## [Document]
____

An investor who understands the tax consequences of selling covered call options will know to avoid costly misjudgment of investment returns. Selling covered call options does not trigger an immediate tax. Instead, income tax from selling a covered call option depends upon what happens later.
The seller of a covered call gives control over the option exercise to the buyer. The seller may take back this control by repurchasing the call option he previously sold. The gain or loss from this selling and repurchasing is taxable. Different tax consequences are created when the buyer exercises the option or the option expires unexercised.
Selling and Buying Back
The difference between the price obtained from selling covered call options and the cost to repurchase them is a taxable gain or a loss. Gains and losses are short-term when held less than one year. Conventional call options start trading less than nine months prior to expiration. Therefore, the capital gain or loss from selling and buying back covered call options will be short-term. The gain or loss is taxable in the year that the call options were repurchased.

____

## [Provided data]
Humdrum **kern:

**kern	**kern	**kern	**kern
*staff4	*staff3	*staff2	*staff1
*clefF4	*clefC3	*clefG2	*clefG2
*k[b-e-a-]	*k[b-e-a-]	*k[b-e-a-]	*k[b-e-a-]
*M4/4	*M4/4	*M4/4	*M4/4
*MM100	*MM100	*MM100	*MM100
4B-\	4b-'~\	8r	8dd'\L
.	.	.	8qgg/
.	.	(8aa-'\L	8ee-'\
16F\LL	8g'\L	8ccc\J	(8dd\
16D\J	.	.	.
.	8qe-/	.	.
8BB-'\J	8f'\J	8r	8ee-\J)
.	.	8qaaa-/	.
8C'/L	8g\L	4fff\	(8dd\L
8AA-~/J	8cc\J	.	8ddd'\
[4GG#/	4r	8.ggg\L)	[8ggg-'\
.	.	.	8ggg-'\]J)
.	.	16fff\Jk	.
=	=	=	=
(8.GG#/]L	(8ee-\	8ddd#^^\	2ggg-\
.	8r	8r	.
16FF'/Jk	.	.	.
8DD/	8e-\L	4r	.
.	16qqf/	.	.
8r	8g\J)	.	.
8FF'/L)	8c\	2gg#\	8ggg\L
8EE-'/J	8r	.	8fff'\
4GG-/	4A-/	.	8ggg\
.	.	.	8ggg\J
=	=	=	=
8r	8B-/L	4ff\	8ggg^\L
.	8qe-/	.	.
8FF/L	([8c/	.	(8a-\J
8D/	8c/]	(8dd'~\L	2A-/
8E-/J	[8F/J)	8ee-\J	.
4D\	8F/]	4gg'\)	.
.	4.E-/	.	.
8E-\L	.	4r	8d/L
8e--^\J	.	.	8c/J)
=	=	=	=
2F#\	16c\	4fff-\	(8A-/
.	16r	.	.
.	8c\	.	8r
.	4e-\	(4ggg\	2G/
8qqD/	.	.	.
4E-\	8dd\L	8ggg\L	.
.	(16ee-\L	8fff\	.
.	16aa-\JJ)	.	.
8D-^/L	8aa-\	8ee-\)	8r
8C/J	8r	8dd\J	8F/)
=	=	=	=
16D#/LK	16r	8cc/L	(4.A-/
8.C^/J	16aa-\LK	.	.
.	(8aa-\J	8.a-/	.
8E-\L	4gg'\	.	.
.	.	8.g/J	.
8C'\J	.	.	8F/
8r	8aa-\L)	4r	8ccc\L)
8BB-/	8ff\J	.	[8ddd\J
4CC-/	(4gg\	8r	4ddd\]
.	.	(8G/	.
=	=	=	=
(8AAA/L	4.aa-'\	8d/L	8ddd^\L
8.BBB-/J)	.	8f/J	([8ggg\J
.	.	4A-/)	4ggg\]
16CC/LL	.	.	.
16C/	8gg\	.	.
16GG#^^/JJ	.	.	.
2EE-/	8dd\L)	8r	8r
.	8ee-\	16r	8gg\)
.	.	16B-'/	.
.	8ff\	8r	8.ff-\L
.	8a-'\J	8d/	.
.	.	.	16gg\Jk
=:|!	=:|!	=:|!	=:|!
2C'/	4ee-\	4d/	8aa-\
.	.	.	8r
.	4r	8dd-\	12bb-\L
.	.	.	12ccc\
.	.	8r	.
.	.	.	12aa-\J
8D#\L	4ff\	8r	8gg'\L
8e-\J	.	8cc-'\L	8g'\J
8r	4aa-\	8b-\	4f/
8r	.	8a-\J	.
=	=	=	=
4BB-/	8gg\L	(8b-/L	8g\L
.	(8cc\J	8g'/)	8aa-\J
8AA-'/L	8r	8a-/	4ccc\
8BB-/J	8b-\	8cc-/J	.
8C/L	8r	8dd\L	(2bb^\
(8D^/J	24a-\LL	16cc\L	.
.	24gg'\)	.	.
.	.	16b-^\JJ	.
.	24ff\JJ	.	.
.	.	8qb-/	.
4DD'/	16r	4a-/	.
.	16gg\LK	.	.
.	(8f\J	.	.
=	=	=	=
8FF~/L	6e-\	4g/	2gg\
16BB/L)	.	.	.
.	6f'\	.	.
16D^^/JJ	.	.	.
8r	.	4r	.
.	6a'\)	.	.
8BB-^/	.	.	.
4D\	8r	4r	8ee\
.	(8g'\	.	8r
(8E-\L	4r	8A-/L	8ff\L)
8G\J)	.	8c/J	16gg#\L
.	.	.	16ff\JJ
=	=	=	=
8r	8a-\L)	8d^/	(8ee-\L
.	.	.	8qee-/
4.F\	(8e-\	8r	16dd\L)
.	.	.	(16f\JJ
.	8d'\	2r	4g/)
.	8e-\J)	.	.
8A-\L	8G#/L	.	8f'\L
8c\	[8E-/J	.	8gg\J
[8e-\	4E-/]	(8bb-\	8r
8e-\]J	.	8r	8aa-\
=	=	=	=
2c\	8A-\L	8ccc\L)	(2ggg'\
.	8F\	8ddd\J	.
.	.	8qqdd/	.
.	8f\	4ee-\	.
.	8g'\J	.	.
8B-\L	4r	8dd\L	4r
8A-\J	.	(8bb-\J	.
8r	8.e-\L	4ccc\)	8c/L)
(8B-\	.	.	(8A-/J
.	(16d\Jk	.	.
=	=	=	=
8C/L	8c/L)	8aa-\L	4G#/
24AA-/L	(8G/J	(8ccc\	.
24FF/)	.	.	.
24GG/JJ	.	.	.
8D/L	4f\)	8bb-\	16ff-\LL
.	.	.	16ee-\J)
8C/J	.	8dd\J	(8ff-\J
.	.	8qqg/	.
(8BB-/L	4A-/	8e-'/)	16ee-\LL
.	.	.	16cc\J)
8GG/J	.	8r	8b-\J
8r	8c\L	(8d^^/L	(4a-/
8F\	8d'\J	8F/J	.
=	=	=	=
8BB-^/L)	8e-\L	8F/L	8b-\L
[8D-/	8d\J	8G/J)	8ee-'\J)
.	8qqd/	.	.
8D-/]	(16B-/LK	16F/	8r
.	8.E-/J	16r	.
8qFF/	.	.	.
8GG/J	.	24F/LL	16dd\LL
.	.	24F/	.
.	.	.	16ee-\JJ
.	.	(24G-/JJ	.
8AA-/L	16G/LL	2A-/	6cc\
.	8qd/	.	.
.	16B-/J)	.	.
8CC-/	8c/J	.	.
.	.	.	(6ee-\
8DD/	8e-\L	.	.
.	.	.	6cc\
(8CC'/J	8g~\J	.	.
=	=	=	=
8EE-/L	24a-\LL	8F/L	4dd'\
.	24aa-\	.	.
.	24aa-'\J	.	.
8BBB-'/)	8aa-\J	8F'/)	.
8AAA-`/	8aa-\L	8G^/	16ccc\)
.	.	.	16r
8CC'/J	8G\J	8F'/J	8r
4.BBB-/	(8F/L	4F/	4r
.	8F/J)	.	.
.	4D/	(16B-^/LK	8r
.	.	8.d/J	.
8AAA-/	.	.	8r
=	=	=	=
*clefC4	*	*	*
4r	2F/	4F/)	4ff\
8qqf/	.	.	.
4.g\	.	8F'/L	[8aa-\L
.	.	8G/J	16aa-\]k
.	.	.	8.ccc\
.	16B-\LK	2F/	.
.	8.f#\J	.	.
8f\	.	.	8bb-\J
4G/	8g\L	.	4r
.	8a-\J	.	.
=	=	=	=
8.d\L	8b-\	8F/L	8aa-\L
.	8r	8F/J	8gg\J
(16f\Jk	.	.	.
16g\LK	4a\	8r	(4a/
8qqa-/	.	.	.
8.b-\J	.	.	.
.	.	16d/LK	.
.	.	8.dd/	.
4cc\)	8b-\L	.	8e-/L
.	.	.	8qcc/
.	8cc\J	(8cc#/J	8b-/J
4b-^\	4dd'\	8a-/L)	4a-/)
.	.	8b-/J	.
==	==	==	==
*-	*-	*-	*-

____

## [What to do]
Proceed with the piece on the tax treatment of covered call options, continuing from its last sentence.

## [Response below]
Selling Call Options that Later Expire Unexercised
If a covered call option expires---having never been exercised---the seller has a capital gain. Since the covered call option was not bought back, there is a zero cost for purchase. The gain is the entire amount received from selling the covered call option. With conventional covered call options, the gain is short-term. The gain is taxable in the year that the covered call option expires.
Selling Call Options That the Buyer Later Exercises
When the buyer of a covered call option exercises the call feature, the seller of the option must surrender the underlying stock. The seller loses the stock, but keeps the money he received from selling the call option. In this case, the covered call option is not treated as a separate security transaction. Rather, the amount received for selling the covered call option becomes part of the stock transaction. The amount received from selling covered call options is added to the amount received from the forced selling of the underlying stock. This comprises the proceeds from the transaction. The cost is the amount originally paid to buy the stock. The gain or loss is the proceeds minus the cost. The gain or loss is taxable in the year that the call option was exercised.
If the covered call option was sold more than one year after the original purchase of the underlying stock, the gain or loss is long-term. As such, it is taxable at the long-term capital gain rate.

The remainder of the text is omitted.